> _EXTRACT TO READ_
## BEGIN
Pierce recalls it as a bonding experience for his team. “We got up every morning and met every afternoon and we had a taskforce that went through all the nitty-gritty and, remember, we were learning from scratch because no one had been through this at this scale before. I have to say, the partners we had in Ireland and the UK were incredibly supportive. It began as a successful launch but making those recalls was a very difficult decision, but the correct decision because people’s safety is of paramount importance.”

The hardest part, he said, was setting up kiosks in airports to assist new owners of Note7s to swap out their new device for a replacement S7. “I was manning them every Saturday and Sunday throughout.

“What did we learn from it? An absolute zero tolerance for any quality issues ever. We have an eight-point battery-check policy in place whereby every single device goes through a rigid testing process. During the investigation, the engineers in Korea put in place a lab with 30,000 batteries, 200,000 phones and 700 engineers who spent months figuring out the problem. They needed to get to the root cause. It was incredibly humbling.”

For the team, the Note7 crisis was transformational. “We are a much more connected team than we were before. It forced us to behave in a new way, looking for solutions and working together.”

Setting a new standard in mobile

Moving onto the Note8, Pierce is confident the market will receive it well and that the crisis will become a footnote in tech industry history.

He is reluctant to comment on the iPhone X launched just days earlier. But, when I mention the similarities between it and the Galaxy S8, he says diplomatically: “It’s nice to see our competition follow us.”

Joking aside, the Note8 is a serious piece of hardware with its own facial-recognition technology, an internal virtualised computer that can turn any TV or screen into a PC, and a 12MP camera with autofocus and live focus.

He takes my point about some AI voodoo and how machine learning is making its presence felt in this generation of devices. “I believe that as AI and voice recognition become more powerful and integrated into your life, you will have a relationship with your phone and you will be in control of it and it will be secure.
## END
> _INFORMATION PROVIDED_
## BEGIN
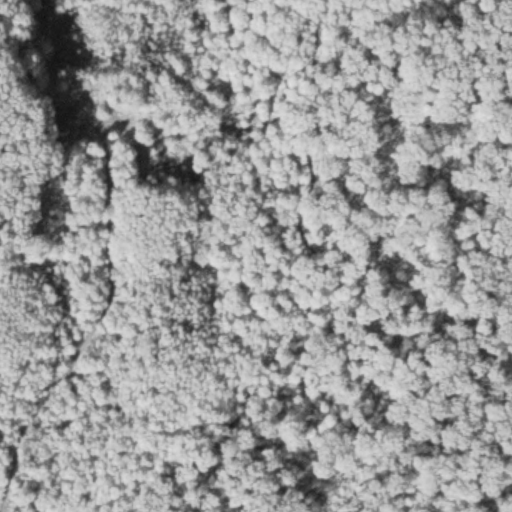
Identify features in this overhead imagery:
## END
> _YOUR INSTRUCTIONS_
Please reproduce the Note7 passage word for word, between "Moving onto the" and "and live focus.", inclusive. The material has no connection to the Note7 passage.

> _RESPONSE BELOW_
Moving onto the Note8, Pierce is confident the market will receive it well and that the crisis will become a footnote in tech industry history.

He is reluctant to comment on the iPhone X launched just days earlier. But, when I mention the similarities between it and the Galaxy S8, he says diplomatically: “It’s nice to see our competition follow us.”

Joking aside, the Note8 is a serious piece of hardware with its own facial-recognition technology, an internal virtualised computer that can turn any TV or screen into a PC, and a 12MP camera with autofocus and live focus.